Directive
Pick out each line in the records that contains the word "lowest" and copy those lines.
Start of Block
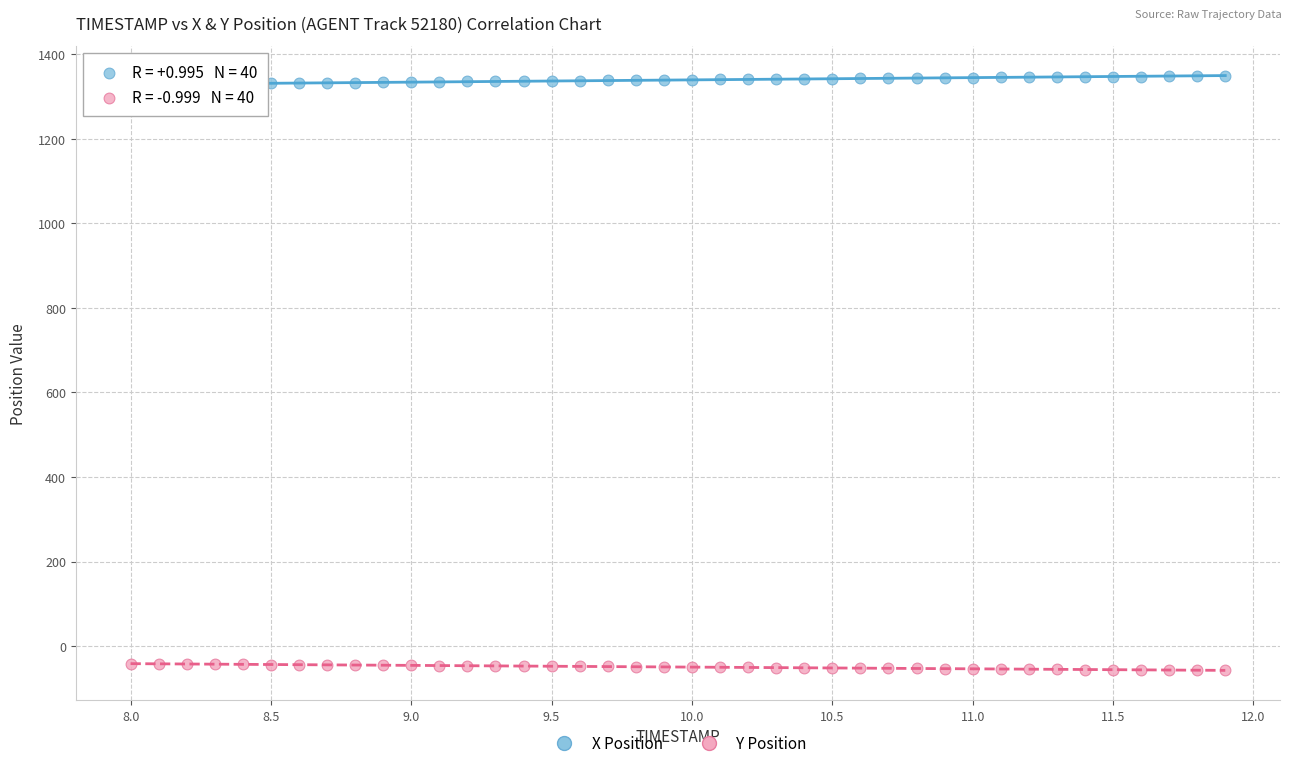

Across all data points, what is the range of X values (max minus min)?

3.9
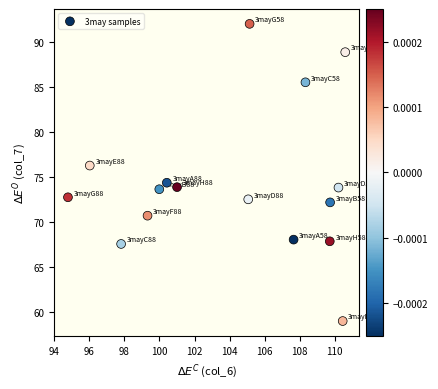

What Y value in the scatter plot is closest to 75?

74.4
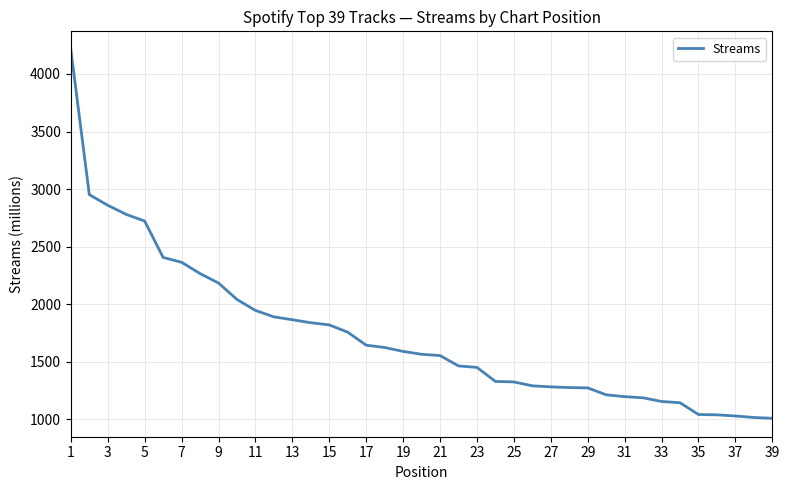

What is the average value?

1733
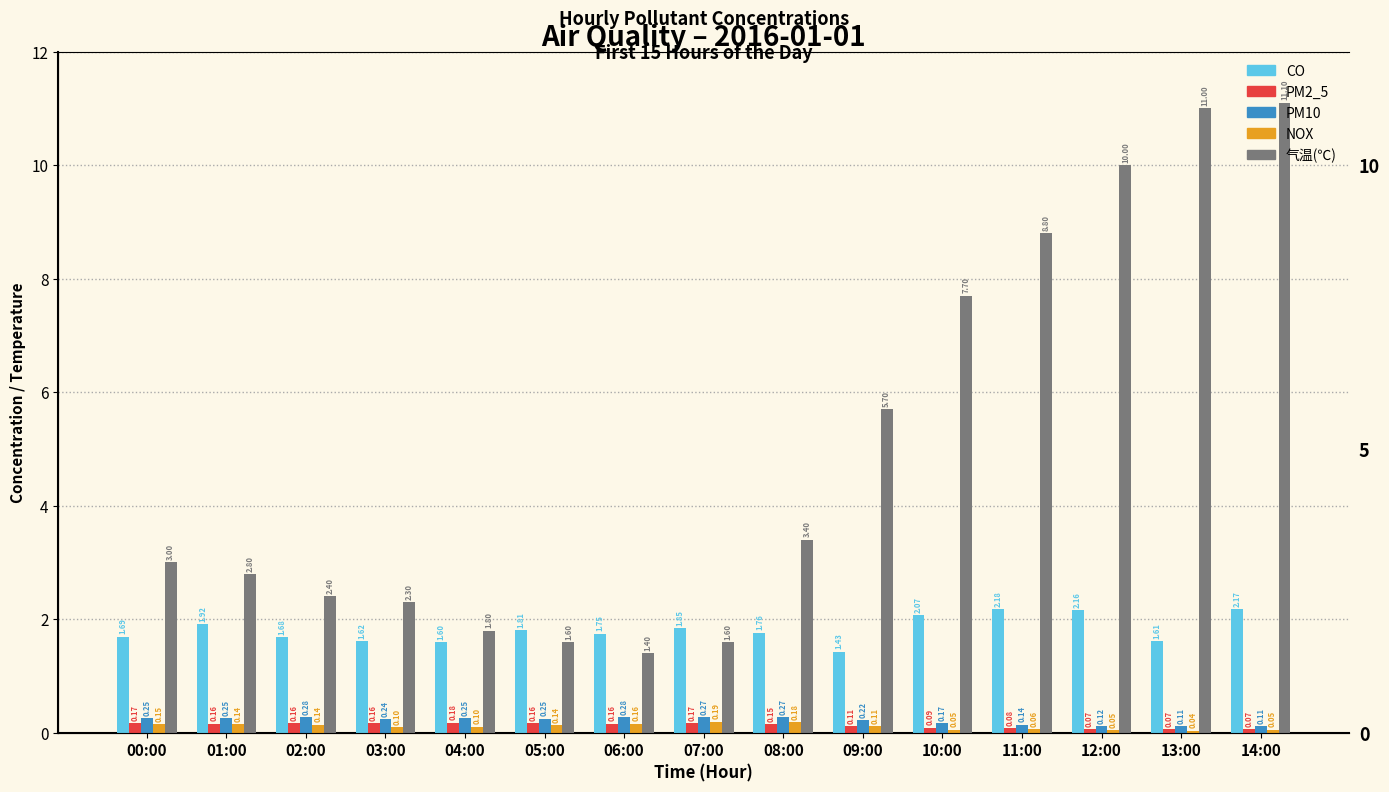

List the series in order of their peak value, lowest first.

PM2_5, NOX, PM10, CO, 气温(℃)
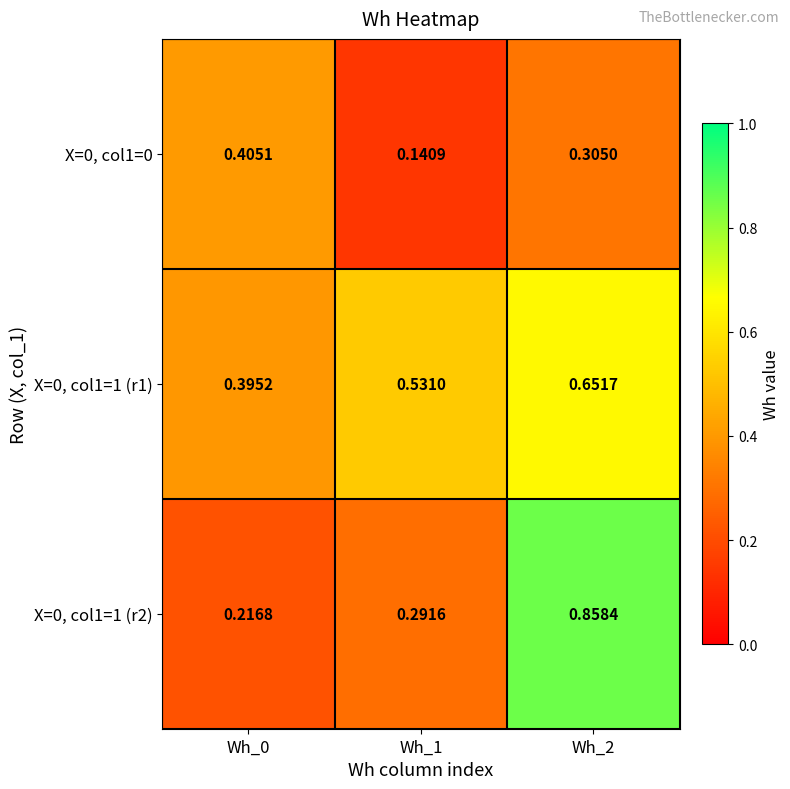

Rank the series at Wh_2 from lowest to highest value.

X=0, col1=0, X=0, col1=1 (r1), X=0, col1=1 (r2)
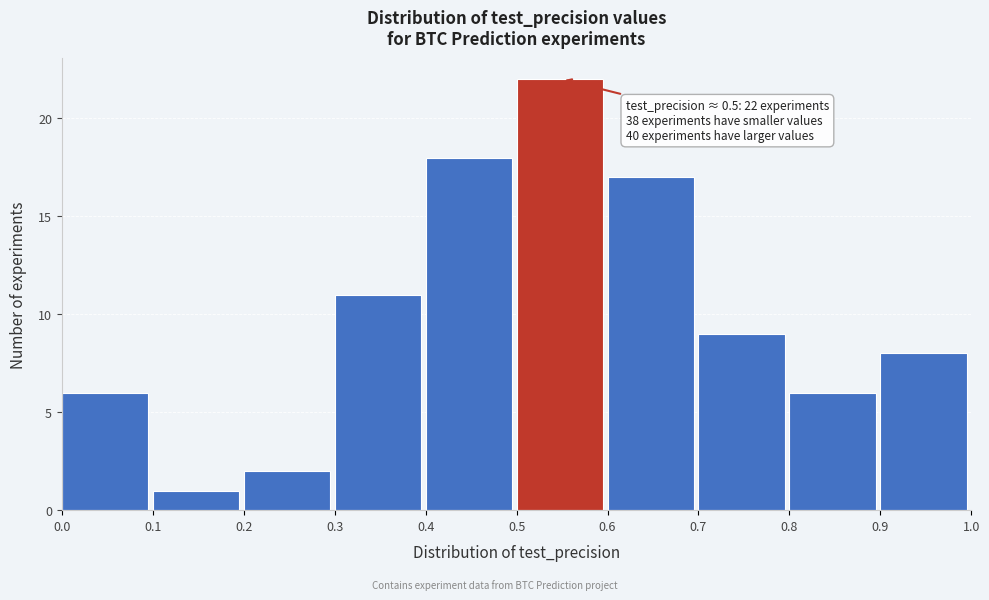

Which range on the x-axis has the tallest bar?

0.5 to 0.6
End of Block
Output of the task
List the series in order of their peak value, lowest first.
Rank the series at Wh_2 from lowest to highest value.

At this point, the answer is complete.